Alleen een revolutie in het Westen kan de Oktoberrevolutie van de nederlaag redden. De theorie van “socialisme in één land” is in alle opzichten onjuist. Het hele programma van de Communistische Internationale is net zo vals. Het aannemen van dit programma zou betekenen dat de trein van de revolutie van het spoor wordt gegooid. De eerste voorwaarde voor het succes van de Franse arbeidersklasse is de volledige onafhankelijkheid van haar voorhoede van de nationalistische en conservatieve Sovjet-bureaucratie. Uiteraard heeft de Communistische Partij het recht om het programma van de Communistische Internationale voor te stellen als basis voor de eenwording: zij kan nauwelijks een ander programma aanbieden. Maar revolutionaire marxisten, die hun verantwoordelijkheid voor het lot van de arbeidersklasse begrijpen, moeten het programma van Boecharin-Stalin aan meedogenloze kritiek onderwerpen. Eenheid is iets prachtig, maar niet op een verrotte basis. De progressieve taak is om de socialistische en communistische arbeiders te verenigen op de grondslag van het internationale programma van Marx en Lenin. De belangen van de wereldwijde arbeidersklasse en de belangen van de Sovjet-Unie (ze zijn niet anders) vereisen dezelfde strijd tegen het stalinisme als tegen het reformisme.
***
De twee Internationales, niet alleen de Tweede maar ook de Derde, zijn bezoedeld tot op het bot. De bewijzen van de geschiedenis zijn niet misleidend. Grote gebeurtenissen (China, Engeland, Duitsland, Oostenrijk, Spanje) hebben hun oordeel gegeven. Tegen het in de Saar gevestigde vonnis is geen verder beroep mogelijk. De voorbereiding van een nieuwe internationale, rustend op de tragische lessen van de laatste tien jaar, is aan de orde van de dag. Deze machtige taak is nauw verbonden met de hele voortgang van de klassenstrijd, vooral met de strijd tegen het fascisme in Frankrijk. Om de vijand te overwinnen moet de voorhoede van de arbeidersklasse de methoden van het revolutionair marxisme, methoden die zowel met het opportunisme als met het stalinisme onverenigbaar zijn, verwerken. Zullen we erin slagen deze taak te vervullen? Engels schreef ooit: “De Fransen vinden altijd nieuw leven in de aanloop naar strijd.” Laten we hopen dat de inschatting van onze grote leraar deze keer volledig zal uitkomen. De overwinning van de Franse arbeidersklasse is echter alleen denkbaar als er uit het vuur van de strijd een werkelijk revolutionaire partij voortkomt die de hoeksteen van de nieuwe internationale zal worden. Deze weg zal de kortste, de voordeligste en de gunstigste zijn voor de internationale revolutie.

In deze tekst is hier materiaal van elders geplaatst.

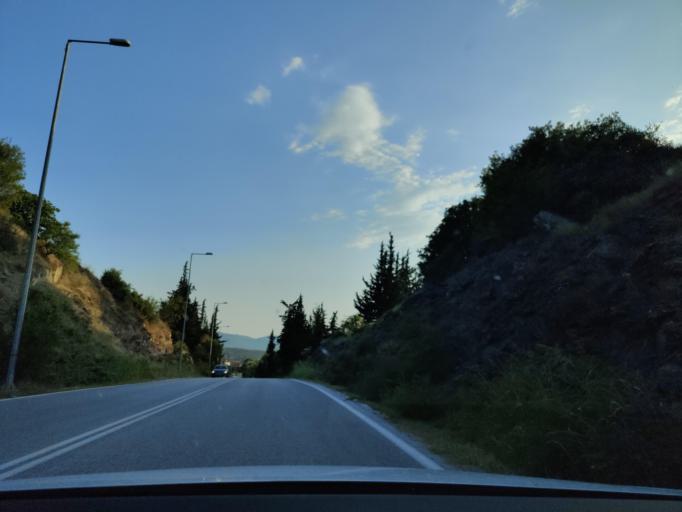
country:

Het zou dom zijn om te zeggen dat succes verzekerd is. Als de overwinning mogelijk is, wordt ook de nederlaag helaas niet uitgesloten. Het huidige beleid van het eenheidsfront, net als dat van de twee vakbondsorganisaties[25], vergemakkelijkt de overwinning niet, maar brengt deze in gevaar. Het is volstrekt duidelijk dat in het geval van de verplettering van de Franse arbeidersklasse de twee partijen definitief van het toneel zullen verdwijnen. De noodzaak van een nieuwe internationale, op nieuwe fundamenten, zou dan voor elke arbeider duidelijk worden. Maar het is ook volstrekt duidelijk dat in het geval van de triomf van het fascisme in Frankrijk de bouw van de Vierde Internationale op duizend hindernissen zou stuiten en uiterst traag zou verlopen; en dat het centrum van de hele revolutionaire beweging, uit alle macht, zou worden overgeheveld naar Amerika.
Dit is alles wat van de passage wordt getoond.